### About this exercise:
An exact copy is all that is wanted: the lines from the one with "9: (31, 73)" through the end of the listing below, both included, minus any pictures.

━━━━━━━━━━━━━━━━━━━━

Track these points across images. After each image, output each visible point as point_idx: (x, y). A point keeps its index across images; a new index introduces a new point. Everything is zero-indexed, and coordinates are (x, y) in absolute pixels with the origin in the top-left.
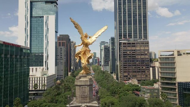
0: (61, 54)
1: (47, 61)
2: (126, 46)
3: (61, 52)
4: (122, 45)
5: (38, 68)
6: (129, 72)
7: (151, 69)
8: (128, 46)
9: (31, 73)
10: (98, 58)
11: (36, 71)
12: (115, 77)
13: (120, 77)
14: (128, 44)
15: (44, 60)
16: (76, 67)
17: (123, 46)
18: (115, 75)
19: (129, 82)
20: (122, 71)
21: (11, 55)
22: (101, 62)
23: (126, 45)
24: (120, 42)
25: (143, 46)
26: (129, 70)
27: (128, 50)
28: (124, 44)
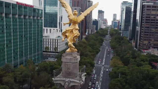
1: (61, 23)
2: (150, 10)
4: (146, 8)
5: (52, 29)
6: (150, 40)
8: (153, 10)
9: (45, 34)
10: (118, 20)
11: (50, 32)
12: (134, 44)
13: (139, 45)
14: (153, 7)
15: (58, 21)
16: (91, 30)
17: (147, 10)
18: (134, 42)
19: (148, 51)
20: (142, 39)
21: (25, 16)
22: (121, 25)
23: (150, 8)
24: (143, 4)
26: (150, 38)
27: (152, 15)
28: (148, 6)
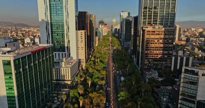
0: (81, 38)
2: (150, 34)
3: (82, 37)
7: (173, 58)
14: (151, 32)
25: (168, 34)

━━━━━━━━━━━━━━━━━━━━

### Reply:
9: (31, 73)
10: (98, 58)
11: (36, 71)
12: (115, 77)
13: (120, 77)
14: (128, 44)
15: (44, 60)
16: (76, 67)
17: (123, 46)
18: (115, 75)
19: (129, 82)
20: (122, 71)
21: (11, 55)
22: (101, 62)
23: (126, 45)
24: (120, 42)
25: (143, 46)
26: (129, 70)
27: (128, 50)
28: (124, 44)
1: (61, 23)
2: (150, 10)
4: (146, 8)
5: (52, 29)
6: (150, 40)
8: (153, 10)
9: (45, 34)
10: (118, 20)
11: (50, 32)
12: (134, 44)
13: (139, 45)
14: (153, 7)
15: (58, 21)
16: (91, 30)
17: (147, 10)
18: (134, 42)
19: (148, 51)
20: (142, 39)
21: (25, 16)
22: (121, 25)
23: (150, 8)
24: (143, 4)
26: (150, 38)
27: (152, 15)
28: (148, 6)
0: (81, 38)
2: (150, 34)
3: (82, 37)
7: (173, 58)
14: (151, 32)
25: (168, 34)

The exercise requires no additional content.